Tuesday, August 10, 2010

Bring On The Dancing Horses



So to the Bali dance experience. It is one of those cultural things you’re urged not to miss and having just returned from it, I’m bloody glad that I didn’t. Tonight’s show took place on one of the many open space stages which abound in Ubud. The show itself was a performance of The Death of Kumbakarna and the story goes like this;
Upon the completion of the Situbanda Bridge, Rama and Laksmana, accompanied by his monkey army under the leader…….
…oh bollocks to it……this is what I managed to make out; There were 100 chanting men throughout the one hour performance, a white monkey character and a red monkey character danced like they were on a diet of All-Bran and laxatives for a week, there was a fight, two ape-like figures came on and shuffled around and a motley crew of other characters like something from Wanderley Wagon on acid wandered on and off at various stages. Three princesses trooped on and off at random intervals with bows and arrows and fired them at the ape-like figures. They seemed pretty pissed with the apes. It was like watching Flaming Lips without the fake blood. Extremely entertaining stuff.

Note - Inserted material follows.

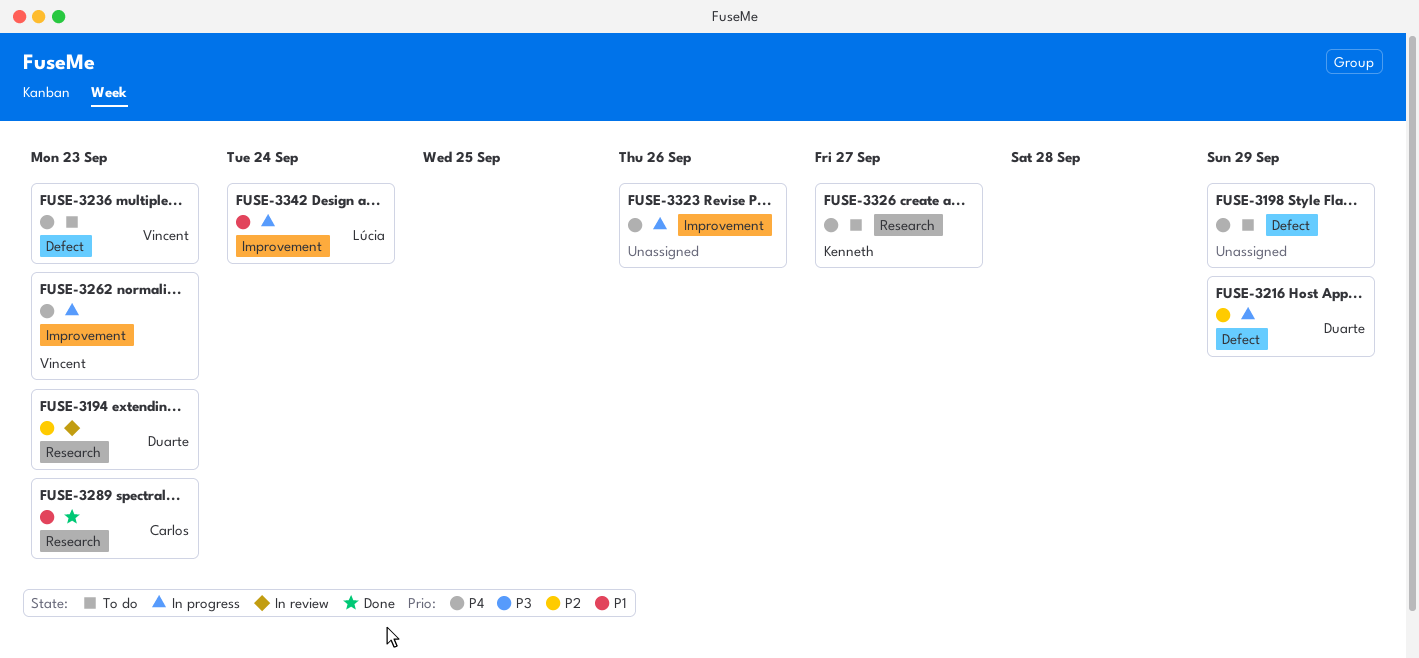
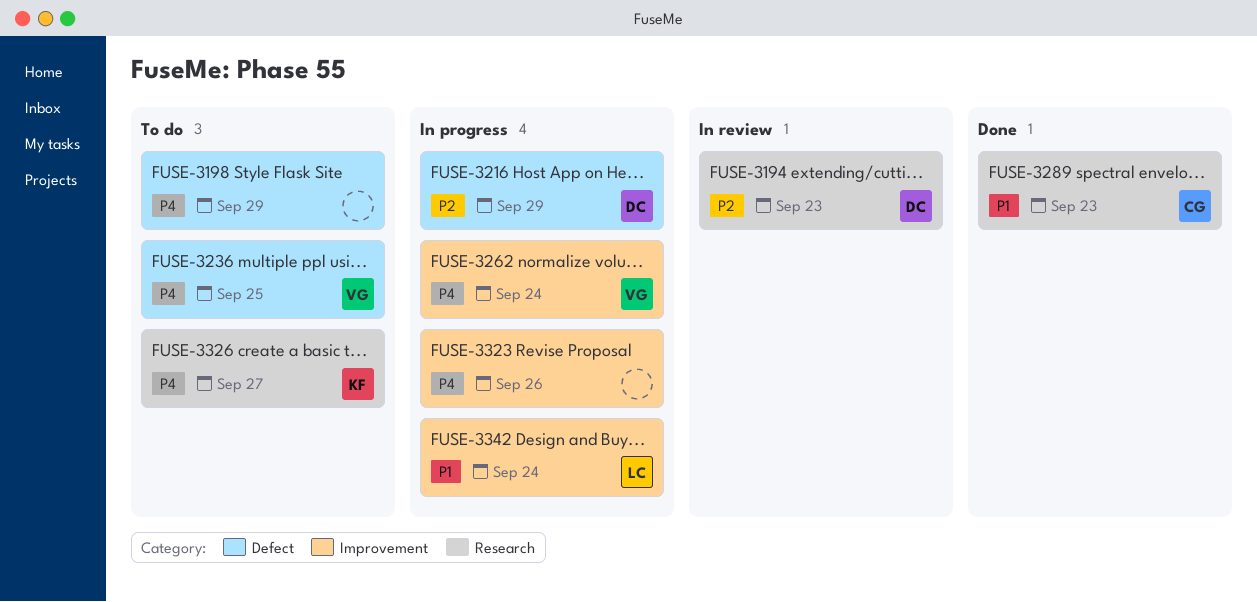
FUSE-3236, due: Sep 23 -> Sep 25
FUSE-3262, due: Sep 23 -> Sep 24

I don’t know who won the fight or what they were fighting for but I really don’t think that was the point. The most entertaining part of the show was the incessant chanting - ’chak chak chak chakkity chak’ - of the 100 or so males who formed a choral circle around the action throughout. This vocal chanting is, apparently, unique to what I witnessed tonight - the Kecak or ‘Monkey Dance’. Bali, specifically Ubud can, do little wrong for me. The night ended even more surreally - a pile of coconut husks were piled high and set alight. Then, a man appeared astride a fake horse - making King Arthur’s steed from The Holy Grail look like Shergar - and he danced and pranced around the pile before bizarrely launching himself into the lit pile of coconuts. Again and again. This he continued to do for 5 minutes. With that, the lights went up and we tourists went home. Ubud’s been good to me.